● JOB
Return, from the listing below, every line that includes "wzrost".

──────── TASK MATERIAL ────────

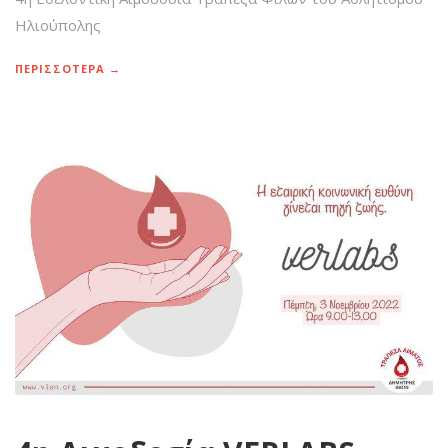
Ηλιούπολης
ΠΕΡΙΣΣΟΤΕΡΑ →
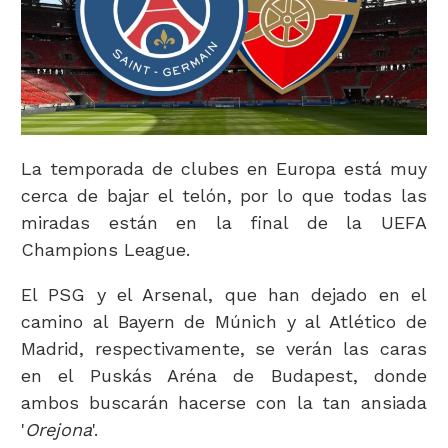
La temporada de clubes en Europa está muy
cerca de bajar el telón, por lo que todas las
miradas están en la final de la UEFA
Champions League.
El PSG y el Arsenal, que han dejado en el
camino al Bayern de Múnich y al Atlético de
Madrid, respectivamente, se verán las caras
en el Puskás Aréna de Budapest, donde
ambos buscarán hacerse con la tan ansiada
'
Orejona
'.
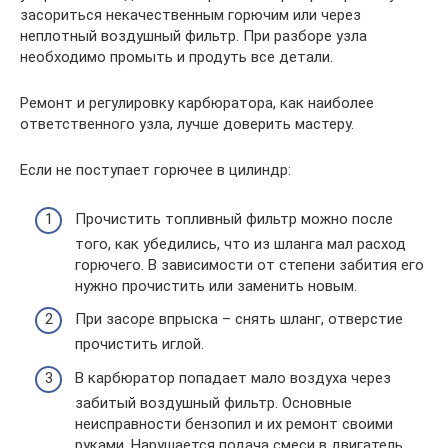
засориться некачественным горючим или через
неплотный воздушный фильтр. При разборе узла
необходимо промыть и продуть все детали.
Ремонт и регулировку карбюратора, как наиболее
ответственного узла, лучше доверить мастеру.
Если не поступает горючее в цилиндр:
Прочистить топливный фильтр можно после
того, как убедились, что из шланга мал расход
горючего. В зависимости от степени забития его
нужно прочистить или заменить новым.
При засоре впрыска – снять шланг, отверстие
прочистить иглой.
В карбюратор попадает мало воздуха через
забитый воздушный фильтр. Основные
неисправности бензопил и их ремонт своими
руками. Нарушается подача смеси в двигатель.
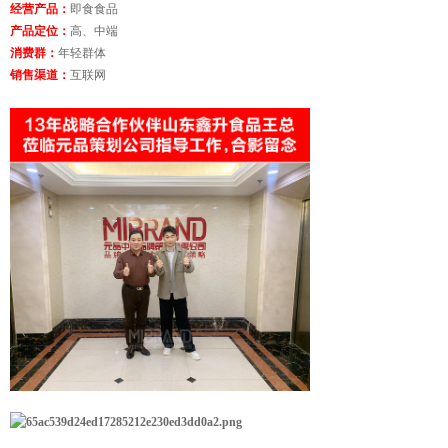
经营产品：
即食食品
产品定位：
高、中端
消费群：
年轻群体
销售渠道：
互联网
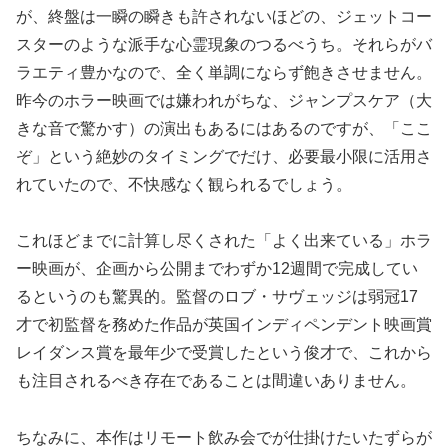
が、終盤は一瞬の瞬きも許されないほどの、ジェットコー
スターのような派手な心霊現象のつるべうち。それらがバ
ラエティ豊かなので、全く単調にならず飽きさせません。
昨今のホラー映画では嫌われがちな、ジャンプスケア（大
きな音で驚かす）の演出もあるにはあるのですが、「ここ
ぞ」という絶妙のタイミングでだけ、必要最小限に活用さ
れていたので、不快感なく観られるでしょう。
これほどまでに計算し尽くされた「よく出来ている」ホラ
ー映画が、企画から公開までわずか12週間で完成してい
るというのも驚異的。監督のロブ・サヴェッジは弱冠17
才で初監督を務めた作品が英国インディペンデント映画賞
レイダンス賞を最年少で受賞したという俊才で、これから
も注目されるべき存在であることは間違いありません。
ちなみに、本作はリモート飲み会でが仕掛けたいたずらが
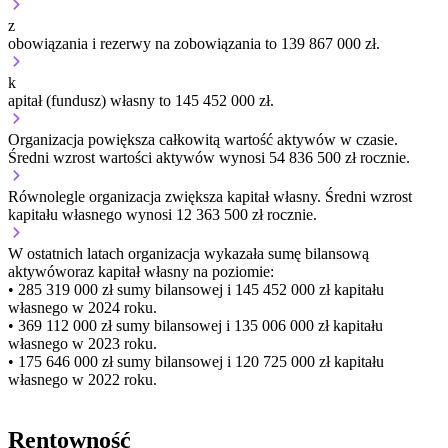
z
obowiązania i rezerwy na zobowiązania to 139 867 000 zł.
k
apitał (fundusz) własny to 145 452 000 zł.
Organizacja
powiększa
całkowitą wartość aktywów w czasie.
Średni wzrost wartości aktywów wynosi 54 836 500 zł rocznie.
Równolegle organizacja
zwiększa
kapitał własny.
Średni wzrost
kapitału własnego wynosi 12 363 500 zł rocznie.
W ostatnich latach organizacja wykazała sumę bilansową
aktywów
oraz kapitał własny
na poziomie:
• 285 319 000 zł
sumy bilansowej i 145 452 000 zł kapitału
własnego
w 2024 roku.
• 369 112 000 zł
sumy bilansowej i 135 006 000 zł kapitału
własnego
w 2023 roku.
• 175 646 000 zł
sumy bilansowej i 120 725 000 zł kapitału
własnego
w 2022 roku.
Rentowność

────────
──────── TASK MATERIAL ────────

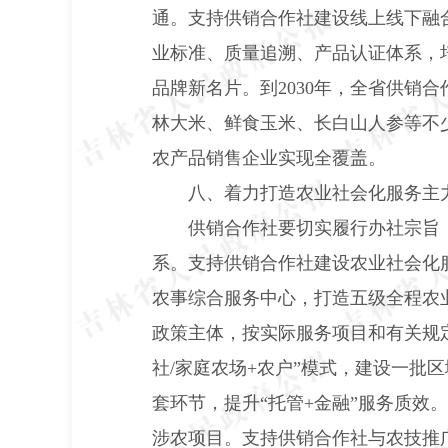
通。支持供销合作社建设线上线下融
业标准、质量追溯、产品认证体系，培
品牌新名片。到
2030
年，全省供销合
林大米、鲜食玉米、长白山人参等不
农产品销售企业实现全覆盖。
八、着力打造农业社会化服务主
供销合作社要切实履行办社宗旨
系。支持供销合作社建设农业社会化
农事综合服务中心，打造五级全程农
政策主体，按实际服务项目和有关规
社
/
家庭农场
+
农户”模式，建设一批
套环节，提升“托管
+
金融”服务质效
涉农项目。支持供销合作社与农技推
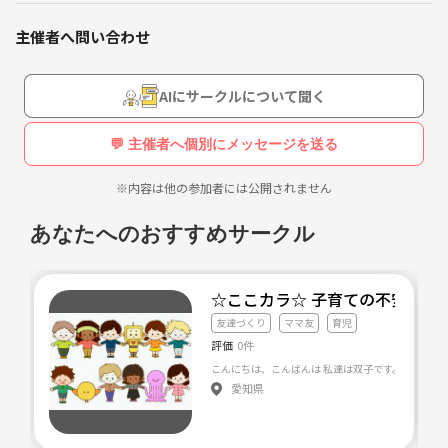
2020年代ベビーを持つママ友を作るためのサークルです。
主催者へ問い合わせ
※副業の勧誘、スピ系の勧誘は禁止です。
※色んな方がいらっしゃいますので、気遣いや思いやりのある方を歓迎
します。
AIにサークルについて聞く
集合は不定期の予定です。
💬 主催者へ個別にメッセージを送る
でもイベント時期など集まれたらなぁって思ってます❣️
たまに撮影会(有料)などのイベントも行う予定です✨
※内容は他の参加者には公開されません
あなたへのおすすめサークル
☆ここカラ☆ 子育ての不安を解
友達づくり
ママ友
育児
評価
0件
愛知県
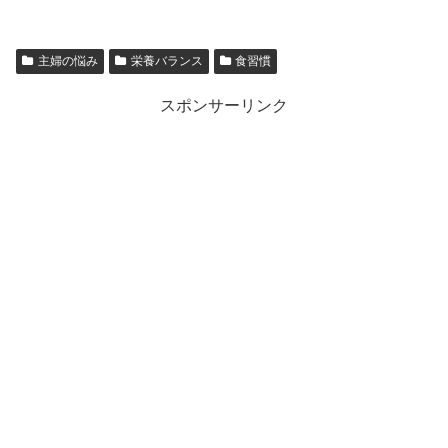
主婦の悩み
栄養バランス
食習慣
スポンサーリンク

────────

● ANSWER TO THIS TASK
Średni wzrost wartości aktywów wynosi 54 836 500 zł rocznie.
Średni wzrost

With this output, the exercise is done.